**TASK DIRECTIONS**
Examine each line of the data. Copy the line if it includes the word "lines".

══ GIVEN RECORDS ══

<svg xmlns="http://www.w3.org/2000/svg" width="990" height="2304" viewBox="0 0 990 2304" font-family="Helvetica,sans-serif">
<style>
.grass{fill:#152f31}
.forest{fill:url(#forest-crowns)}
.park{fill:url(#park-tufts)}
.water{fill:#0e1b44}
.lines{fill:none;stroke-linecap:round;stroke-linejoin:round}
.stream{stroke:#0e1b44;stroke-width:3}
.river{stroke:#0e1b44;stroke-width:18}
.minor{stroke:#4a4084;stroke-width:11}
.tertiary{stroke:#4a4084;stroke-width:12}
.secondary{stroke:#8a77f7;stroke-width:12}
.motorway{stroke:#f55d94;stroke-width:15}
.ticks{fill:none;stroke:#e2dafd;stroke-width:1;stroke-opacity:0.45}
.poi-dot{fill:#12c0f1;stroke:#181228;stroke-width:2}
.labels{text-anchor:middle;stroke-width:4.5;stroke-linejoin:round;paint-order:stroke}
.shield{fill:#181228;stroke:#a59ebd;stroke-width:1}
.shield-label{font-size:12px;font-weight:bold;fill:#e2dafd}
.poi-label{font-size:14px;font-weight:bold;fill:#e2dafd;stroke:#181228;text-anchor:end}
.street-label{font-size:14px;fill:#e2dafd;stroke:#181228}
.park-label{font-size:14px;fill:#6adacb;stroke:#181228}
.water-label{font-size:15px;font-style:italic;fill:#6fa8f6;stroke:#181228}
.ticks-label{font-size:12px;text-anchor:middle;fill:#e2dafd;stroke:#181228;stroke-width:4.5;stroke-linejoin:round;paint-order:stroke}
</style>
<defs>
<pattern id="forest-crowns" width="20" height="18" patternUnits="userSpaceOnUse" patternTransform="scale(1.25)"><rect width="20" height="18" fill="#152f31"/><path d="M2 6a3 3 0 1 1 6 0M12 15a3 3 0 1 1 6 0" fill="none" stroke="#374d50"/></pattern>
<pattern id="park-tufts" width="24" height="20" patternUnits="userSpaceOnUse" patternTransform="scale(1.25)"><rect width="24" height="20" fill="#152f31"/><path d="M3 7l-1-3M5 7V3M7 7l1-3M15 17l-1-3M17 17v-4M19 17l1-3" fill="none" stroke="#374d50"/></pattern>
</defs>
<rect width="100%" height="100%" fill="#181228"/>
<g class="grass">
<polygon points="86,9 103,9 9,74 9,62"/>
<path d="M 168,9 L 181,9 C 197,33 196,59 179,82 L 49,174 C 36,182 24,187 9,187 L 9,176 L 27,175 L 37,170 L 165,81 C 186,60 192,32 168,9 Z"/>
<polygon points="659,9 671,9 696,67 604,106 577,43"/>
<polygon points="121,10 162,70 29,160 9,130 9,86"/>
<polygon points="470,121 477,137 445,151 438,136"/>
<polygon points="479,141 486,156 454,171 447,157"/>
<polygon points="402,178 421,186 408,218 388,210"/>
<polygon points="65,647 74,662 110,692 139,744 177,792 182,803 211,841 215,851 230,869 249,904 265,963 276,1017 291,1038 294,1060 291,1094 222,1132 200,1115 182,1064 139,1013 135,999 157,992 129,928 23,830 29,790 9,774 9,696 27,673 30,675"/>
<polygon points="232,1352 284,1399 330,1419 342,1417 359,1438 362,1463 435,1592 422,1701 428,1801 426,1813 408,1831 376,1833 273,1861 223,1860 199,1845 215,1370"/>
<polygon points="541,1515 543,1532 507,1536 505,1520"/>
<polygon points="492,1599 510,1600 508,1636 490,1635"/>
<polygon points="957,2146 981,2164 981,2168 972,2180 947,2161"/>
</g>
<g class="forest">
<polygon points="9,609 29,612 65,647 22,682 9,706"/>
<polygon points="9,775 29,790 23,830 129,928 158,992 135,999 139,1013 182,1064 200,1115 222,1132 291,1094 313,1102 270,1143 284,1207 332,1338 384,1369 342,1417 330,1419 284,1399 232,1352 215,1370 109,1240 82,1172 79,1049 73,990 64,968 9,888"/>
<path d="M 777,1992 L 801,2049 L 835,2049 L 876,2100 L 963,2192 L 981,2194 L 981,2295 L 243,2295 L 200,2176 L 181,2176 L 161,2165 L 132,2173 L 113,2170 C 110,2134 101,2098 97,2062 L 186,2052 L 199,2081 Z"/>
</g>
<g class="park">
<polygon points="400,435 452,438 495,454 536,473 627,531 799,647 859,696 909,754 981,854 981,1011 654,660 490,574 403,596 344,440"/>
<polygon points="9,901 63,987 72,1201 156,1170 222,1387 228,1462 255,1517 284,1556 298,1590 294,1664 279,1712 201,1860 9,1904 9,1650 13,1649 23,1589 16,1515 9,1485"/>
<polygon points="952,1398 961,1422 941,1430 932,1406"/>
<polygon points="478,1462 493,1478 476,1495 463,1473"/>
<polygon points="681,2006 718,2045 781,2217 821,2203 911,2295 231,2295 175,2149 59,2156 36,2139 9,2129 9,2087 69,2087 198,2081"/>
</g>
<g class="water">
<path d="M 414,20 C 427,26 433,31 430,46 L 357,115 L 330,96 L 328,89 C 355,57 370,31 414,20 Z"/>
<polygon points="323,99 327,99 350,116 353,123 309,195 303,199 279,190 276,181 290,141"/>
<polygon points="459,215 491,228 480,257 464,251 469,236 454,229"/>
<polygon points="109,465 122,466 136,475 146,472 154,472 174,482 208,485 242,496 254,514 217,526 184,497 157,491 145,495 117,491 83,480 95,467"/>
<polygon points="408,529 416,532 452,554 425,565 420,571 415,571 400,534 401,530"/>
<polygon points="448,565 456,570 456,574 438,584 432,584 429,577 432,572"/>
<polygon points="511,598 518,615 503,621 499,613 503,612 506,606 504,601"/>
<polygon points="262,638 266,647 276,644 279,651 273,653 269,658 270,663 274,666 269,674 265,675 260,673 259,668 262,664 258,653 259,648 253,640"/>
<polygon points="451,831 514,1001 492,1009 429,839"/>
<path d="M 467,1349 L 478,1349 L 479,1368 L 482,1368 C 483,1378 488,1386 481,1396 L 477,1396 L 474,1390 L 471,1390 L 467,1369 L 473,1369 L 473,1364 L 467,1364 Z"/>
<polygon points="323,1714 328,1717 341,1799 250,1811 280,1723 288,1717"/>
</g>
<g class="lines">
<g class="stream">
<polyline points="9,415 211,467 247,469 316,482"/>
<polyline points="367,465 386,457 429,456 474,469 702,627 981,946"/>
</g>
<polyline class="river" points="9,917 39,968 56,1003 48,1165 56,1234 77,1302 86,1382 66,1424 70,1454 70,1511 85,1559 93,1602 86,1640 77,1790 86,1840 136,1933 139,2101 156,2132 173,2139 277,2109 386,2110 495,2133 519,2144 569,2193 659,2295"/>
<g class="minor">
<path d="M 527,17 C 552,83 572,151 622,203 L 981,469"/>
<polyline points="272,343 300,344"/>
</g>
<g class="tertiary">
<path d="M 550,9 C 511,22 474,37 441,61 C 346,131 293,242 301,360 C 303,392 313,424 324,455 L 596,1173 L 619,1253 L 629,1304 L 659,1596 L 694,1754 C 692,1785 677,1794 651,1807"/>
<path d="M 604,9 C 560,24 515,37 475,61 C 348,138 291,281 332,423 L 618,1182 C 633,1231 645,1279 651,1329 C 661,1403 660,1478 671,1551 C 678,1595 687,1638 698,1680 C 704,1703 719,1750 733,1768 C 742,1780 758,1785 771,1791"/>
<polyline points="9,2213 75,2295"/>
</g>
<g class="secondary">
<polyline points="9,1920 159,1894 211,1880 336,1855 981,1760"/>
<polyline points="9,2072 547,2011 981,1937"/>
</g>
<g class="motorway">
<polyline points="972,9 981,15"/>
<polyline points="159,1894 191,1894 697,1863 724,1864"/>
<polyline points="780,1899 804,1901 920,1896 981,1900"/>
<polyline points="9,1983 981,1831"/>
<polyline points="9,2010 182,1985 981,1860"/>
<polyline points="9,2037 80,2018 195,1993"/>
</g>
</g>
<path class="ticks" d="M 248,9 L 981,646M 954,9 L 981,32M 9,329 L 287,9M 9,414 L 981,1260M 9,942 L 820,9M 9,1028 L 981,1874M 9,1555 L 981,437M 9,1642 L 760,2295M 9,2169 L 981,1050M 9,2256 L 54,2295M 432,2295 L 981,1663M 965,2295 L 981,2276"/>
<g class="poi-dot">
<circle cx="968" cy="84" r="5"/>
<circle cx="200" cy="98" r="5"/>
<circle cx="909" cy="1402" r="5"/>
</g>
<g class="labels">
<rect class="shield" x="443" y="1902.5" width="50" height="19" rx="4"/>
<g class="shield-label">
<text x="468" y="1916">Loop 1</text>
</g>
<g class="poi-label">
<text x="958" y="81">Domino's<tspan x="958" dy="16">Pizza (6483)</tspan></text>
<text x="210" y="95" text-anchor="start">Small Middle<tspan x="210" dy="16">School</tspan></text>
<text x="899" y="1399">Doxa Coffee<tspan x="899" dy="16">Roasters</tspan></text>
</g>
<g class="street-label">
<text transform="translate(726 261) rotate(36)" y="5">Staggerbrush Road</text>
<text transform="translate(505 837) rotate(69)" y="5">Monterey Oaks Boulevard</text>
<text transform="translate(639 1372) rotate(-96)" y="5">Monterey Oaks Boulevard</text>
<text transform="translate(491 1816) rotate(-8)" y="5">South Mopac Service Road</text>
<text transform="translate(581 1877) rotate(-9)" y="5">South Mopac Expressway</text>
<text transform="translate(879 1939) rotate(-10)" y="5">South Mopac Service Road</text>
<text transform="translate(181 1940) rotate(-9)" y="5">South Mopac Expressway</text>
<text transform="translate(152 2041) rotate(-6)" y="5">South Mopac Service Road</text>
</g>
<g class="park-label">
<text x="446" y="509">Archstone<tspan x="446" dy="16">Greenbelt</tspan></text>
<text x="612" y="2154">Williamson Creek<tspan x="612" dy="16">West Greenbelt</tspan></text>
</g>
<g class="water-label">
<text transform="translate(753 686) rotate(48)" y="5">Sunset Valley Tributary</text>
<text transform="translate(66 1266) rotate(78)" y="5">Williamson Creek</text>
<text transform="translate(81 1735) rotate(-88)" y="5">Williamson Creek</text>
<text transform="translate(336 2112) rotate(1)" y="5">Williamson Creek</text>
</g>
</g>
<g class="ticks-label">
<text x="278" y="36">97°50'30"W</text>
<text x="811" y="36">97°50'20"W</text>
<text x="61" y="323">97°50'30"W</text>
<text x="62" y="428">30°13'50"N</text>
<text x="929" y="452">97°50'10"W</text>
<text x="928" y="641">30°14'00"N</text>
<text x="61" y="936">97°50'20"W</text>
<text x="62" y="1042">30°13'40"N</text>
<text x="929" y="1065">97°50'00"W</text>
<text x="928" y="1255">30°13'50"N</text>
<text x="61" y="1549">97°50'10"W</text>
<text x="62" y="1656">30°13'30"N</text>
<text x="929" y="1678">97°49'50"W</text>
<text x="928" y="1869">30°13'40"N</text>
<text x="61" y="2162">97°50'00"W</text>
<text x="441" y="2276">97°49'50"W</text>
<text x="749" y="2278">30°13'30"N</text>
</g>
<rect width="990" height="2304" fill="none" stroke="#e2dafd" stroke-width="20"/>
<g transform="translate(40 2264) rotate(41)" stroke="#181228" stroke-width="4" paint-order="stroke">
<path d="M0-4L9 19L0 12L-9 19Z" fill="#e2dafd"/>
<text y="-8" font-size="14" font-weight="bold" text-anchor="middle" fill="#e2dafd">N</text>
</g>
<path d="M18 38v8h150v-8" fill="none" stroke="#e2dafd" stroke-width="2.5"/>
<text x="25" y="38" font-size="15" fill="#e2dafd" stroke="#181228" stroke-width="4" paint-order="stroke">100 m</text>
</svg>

═══

**ANSWER TO THIS TASK**
.lines{fill:none;stroke-linecap:round;stroke-linejoin:round}
<g class="lines">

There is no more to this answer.